** Document extract **
[Start of Attachment]
Anti-death penalty campaigners are urging Singapore’s government to halt the pending execution of a Malaysian and Singaporean who are currently on death row on drug trafficking charges.
Kalwant Singh, a Malaysian inmate who is scheduled to be executed tomorrow, was arrested in Singapore in October 2013 for trafficking in just over 60 grams of diamorphine. In June 2016, he was convicted and handed the death penalty.
On July 1, the Singaporean authorities issued a notice fixing the date of his execution for July 7. Kalwant’s co-defendant, the Singaporean national Norasharee bin Gous, who was arrested at a later date is also scheduled to be hanged on Thursday.
Kalwant has filed a notice of motion to the Singapore Court of Appeal for a stay of his execution, according to Lawyers for Liberty (LFL). In a statement released yesterday, LFL said the stay application would be heard today, July 6, the eve of Kalwant’s execution.
If the sentence goes ahead, Kalwant and Norasharee would be the third and fourth convicted drug traffickers to be executed this year. In March, Singaporean authorities carried out the death sentence against 68-year-old Abdul Kahar Othman, breaking a two-year COVID-19-induced hiatus in capital punishments.
[End of Attachment]
** Input data **
[Start of Attachment]
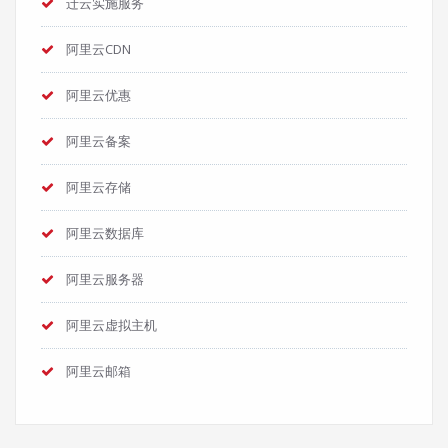
迁云实施服务
阿里云CDN
阿里云优惠
阿里云备案
阿里云存储
阿里云数据库
阿里云服务器
阿里云虚拟主机
阿里云邮箱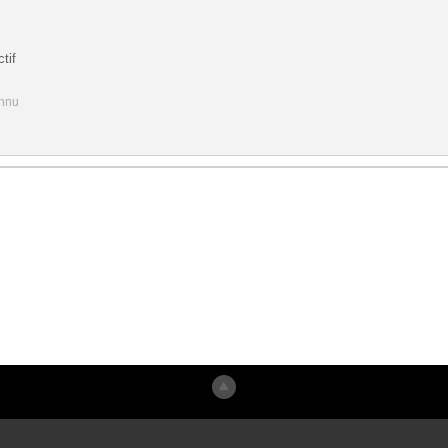
tif
onnu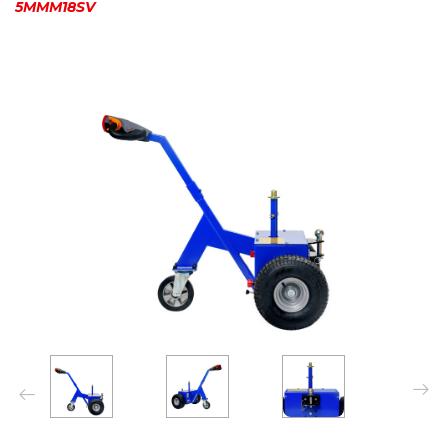
5MMM18SV
Next
Previo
[End of Attachment]
** Your goal **
Copy out the full text on the scheduled Singapore executions of Kalwant Singh and Norasharee bin Gous, word for word.

** Solution below **
Anti-death penalty campaigners are urging Singapore’s government to halt the pending execution of a Malaysian and Singaporean who are currently on death row on drug trafficking charges.
Kalwant Singh, a Malaysian inmate who is scheduled to be executed tomorrow, was arrested in Singapore in October 2013 for trafficking in just over 60 grams of diamorphine. In June 2016, he was convicted and handed the death penalty.
On July 1, the Singaporean authorities issued a notice fixing the date of his execution for July 7. Kalwant’s co-defendant, the Singaporean national Norasharee bin Gous, who was arrested at a later date is also scheduled to be hanged on Thursday.
Kalwant has filed a notice of motion to the Singapore Court of Appeal for a stay of his execution, according to Lawyers for Liberty (LFL). In a statement released yesterday, LFL said the stay application would be heard today, July 6, the eve of Kalwant’s execution.
If the sentence goes ahead, Kalwant and Norasharee would be the third and fourth convicted drug traffickers to be executed this year. In March, Singaporean authorities carried out the death sentence against 68-year-old Abdul Kahar Othman, breaking a two-year COVID-19-induced hiatus in capital punishments.